:: Extract to read ::
We went to Hyde Park in a cab and were refused admittance unless we should get out and walk. Only the equipages of gentlemen were permitted in the Park.

From London we went to Coventry, where we found the Craven Arms, a real old-fashioned inland English inn. Intending to remain but a few days, I sent my trunk through to Liverpool, where we intended to take the City of New York for our return home. I said to the official:

“Have you no system of checking baggage?”

“No.”

“How do you identify the owners?” I inquired.

“We never have any trouble.”

I gave him some money. He tore off a slip of newspaper, on which he wrote his initials and gave it to me and promised that he would see to it that I should find my trunk in the baggage room in Liverpool.

Coventry is a most interesting old town, though Americans go to Leamington in preference, redolent with the memories of the Lady Godiva, mystery plays, tournaments in which knights errant in the days of chivalry fought for the favor of fair women, Sherwood Forest with its tales of Robin Hood and his merry men, battles of kings for their thrones and, in later days, of George Fox the Quaker. Here may be seen the walls and gates which shut out the enemy and stranger, ancient tapestries, curiously built houses and the three spires which impressed Tennyson. We drove to Kenilworth, rich in its traditions, but found little there save the merest remnants of a ruined castle and a field of oats, the half of which appeared to be Canada thistle. This thistle, protected by the hedges, has overrun the whole island and must be a serious drawback to agriculture. At Leicester hospital we were shown some needlework attributed to the unfortunate Amy Robsart. We inspected Warwick Castle, with its portrait of Henry VIII, and since my lineage has been traced to the Kingmaker, with a faint reflection of proprietorship. At Stratford we saw the birthplace of Shakespeare, a house insignificant and mean in all of its suggestions. The church was being repaired and I secured a bit of old worm-eaten wood which had been removed from above the famous inscription.

At Liverpool I went to the man in charge of the baggage room and sought my trunk. He looked over his books and said he had no record of it. He sent men over the building who hunted and returned reporting that it could not be found.

“You must find it,” I said with some indignation. “We leave in the boat for America tomorrow and I must have my trunk.”

“Perhaps it is in the lost department,” said he.

“Perhaps it is,” I responded.

:: Dataset ::

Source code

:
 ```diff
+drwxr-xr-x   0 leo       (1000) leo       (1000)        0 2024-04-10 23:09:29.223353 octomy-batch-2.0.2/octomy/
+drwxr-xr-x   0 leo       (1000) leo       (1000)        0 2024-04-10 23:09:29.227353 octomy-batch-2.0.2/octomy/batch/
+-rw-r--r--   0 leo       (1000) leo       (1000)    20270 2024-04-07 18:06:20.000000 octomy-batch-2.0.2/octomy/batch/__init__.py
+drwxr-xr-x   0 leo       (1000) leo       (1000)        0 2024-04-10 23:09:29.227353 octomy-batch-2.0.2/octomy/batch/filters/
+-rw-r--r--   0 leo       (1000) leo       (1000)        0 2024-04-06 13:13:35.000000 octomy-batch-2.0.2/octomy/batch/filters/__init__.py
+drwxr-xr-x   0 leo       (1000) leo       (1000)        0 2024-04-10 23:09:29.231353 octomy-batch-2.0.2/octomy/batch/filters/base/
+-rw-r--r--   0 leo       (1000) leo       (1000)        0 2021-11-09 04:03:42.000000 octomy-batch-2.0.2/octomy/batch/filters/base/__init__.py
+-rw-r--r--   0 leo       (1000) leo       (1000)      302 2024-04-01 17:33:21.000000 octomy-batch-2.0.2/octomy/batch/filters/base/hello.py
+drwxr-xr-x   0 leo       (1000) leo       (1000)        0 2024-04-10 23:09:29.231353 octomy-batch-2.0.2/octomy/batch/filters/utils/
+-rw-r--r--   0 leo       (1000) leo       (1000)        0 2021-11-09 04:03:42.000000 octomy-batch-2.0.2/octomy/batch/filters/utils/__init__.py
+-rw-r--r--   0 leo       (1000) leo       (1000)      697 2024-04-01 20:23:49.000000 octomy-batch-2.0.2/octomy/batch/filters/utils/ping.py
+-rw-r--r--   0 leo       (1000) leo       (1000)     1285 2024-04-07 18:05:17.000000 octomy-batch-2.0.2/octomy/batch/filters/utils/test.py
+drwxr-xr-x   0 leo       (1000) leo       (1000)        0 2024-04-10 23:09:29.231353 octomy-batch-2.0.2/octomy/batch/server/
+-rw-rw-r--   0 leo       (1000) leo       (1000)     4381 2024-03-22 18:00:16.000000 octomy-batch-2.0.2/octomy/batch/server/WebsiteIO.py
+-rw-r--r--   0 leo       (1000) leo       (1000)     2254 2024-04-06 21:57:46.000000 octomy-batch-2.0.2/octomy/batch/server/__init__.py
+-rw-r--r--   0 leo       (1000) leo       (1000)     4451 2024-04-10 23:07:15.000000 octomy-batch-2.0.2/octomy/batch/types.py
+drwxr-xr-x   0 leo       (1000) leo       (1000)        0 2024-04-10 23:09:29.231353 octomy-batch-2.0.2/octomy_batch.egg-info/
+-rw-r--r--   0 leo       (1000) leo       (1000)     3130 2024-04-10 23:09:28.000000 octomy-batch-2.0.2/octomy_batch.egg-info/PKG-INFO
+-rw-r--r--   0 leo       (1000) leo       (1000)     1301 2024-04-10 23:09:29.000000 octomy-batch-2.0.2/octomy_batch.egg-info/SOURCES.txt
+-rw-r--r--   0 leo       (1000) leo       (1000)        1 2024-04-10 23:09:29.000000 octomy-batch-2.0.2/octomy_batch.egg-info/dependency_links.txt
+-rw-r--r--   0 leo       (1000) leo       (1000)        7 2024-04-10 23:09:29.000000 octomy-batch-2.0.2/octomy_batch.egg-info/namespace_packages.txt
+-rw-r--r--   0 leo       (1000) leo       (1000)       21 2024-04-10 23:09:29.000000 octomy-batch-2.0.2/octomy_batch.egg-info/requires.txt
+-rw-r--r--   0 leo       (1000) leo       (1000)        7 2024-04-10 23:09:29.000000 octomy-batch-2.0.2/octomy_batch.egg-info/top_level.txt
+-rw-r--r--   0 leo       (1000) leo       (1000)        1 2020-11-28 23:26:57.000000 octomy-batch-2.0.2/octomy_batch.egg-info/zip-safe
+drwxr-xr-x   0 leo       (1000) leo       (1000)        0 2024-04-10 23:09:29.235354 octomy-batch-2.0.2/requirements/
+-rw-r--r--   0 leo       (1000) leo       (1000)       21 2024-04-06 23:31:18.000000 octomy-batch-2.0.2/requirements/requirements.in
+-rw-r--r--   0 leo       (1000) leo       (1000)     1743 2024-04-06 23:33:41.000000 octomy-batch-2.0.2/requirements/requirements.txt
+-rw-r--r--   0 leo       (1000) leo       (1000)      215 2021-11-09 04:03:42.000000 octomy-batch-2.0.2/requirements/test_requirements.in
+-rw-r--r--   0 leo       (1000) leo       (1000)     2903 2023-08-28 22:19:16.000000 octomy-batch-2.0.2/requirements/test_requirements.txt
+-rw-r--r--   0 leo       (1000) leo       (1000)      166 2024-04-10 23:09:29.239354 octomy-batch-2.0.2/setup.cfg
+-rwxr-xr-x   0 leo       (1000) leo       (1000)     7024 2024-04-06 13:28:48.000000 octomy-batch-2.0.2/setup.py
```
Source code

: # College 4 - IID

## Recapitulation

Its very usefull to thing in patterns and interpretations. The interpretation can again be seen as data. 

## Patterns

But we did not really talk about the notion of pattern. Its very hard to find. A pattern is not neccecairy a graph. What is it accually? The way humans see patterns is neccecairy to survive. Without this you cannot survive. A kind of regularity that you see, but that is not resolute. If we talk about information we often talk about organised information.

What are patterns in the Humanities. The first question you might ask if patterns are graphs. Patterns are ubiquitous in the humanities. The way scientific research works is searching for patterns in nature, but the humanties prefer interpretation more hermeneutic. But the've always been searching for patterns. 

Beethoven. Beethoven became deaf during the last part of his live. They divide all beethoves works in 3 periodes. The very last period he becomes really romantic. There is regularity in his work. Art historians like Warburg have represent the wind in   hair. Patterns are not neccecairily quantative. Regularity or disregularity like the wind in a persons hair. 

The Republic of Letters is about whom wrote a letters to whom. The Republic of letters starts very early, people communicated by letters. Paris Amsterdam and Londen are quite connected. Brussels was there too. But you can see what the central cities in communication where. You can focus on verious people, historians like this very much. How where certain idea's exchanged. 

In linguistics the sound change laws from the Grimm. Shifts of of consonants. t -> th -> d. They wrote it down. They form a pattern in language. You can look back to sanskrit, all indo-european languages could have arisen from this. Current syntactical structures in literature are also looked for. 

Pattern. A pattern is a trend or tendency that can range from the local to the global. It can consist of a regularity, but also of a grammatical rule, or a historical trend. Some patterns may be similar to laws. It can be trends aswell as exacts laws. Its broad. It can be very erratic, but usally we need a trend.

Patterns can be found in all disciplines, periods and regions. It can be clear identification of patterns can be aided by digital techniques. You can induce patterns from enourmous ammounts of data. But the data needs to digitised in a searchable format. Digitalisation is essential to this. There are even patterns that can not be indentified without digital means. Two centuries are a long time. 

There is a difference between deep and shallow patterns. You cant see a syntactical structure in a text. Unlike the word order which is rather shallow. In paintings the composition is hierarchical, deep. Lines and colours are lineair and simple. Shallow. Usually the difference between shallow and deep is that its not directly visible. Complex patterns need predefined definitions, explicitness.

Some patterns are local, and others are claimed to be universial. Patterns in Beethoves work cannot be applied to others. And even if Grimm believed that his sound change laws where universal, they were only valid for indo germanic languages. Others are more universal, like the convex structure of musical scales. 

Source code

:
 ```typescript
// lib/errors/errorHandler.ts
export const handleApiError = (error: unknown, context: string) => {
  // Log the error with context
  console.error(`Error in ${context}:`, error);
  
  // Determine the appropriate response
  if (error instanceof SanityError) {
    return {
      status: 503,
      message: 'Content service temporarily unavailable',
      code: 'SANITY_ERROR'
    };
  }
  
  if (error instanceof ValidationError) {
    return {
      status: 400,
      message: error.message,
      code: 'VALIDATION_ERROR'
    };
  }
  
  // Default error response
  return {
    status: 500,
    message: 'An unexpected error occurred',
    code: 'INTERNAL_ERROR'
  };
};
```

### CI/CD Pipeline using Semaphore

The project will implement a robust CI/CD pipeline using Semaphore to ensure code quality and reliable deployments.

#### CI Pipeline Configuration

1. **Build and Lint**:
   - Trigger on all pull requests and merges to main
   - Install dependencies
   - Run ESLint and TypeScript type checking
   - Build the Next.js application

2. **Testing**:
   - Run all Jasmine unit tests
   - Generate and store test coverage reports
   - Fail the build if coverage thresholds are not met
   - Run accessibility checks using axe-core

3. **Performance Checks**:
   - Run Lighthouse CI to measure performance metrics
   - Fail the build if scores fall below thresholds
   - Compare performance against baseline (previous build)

:: Complete the following ::
- A) For each statement, answer yes or no according to the account of the trip through England, and quote the words from it that decide the answer. (i) The cab was allowed to drive into Hyde Park. (ii) The official at Coventry gave the writer a slip of newspaper bearing his initials. (iii) The man at the Liverpool baggage room found a record of the trunk in his books.
- B) Please pick up the account of the trip through England after its last line and continue it.
The rows have no connection to the account of the trip through England.

:: Responses ::
- A)
(i) No: "were refused admittance unless we should get out and walk"
(ii) Yes: "He tore off a slip of newspaper, on which he wrote his initials and gave it to me"
(iii) No: "He looked over his books and said he had no record of it."

- B)
He and I, with some assistants, went to this place, a huge caravansary filled with the property of other unfortunates. A search of half an hour, while Mrs. Pennypacker sat in dismal patience in the depot, failed to reveal it.

“I can do no more,” said he.

“I believe that trunk is over there in the building from which we started,” I replied, “and I will find it myself. That fellow in London impressed me as being reliable and he said he would see to it that I should find it there. I believe he did.”

There, down in the cellar, far back in a corner I found my trunk. Then from the figures on it the baggageman was able to trace the entries in his books. The incident illustrates the results of the pig-headedness of the English in refusing to adopt a system so simple as that of checking baggage, after its utility has been long demonstrated. On the City of New York I met Richard Croker, the head of the Tammany Club in New York, a silent man who gave the suggestion of great force.

“Did anybody ever tell you that you looked like General Grant?” I inquired.

“Yes,” he replied.

Another time he said to me: “I like your man. Quay. I never met him, but I think he must be much of a man.”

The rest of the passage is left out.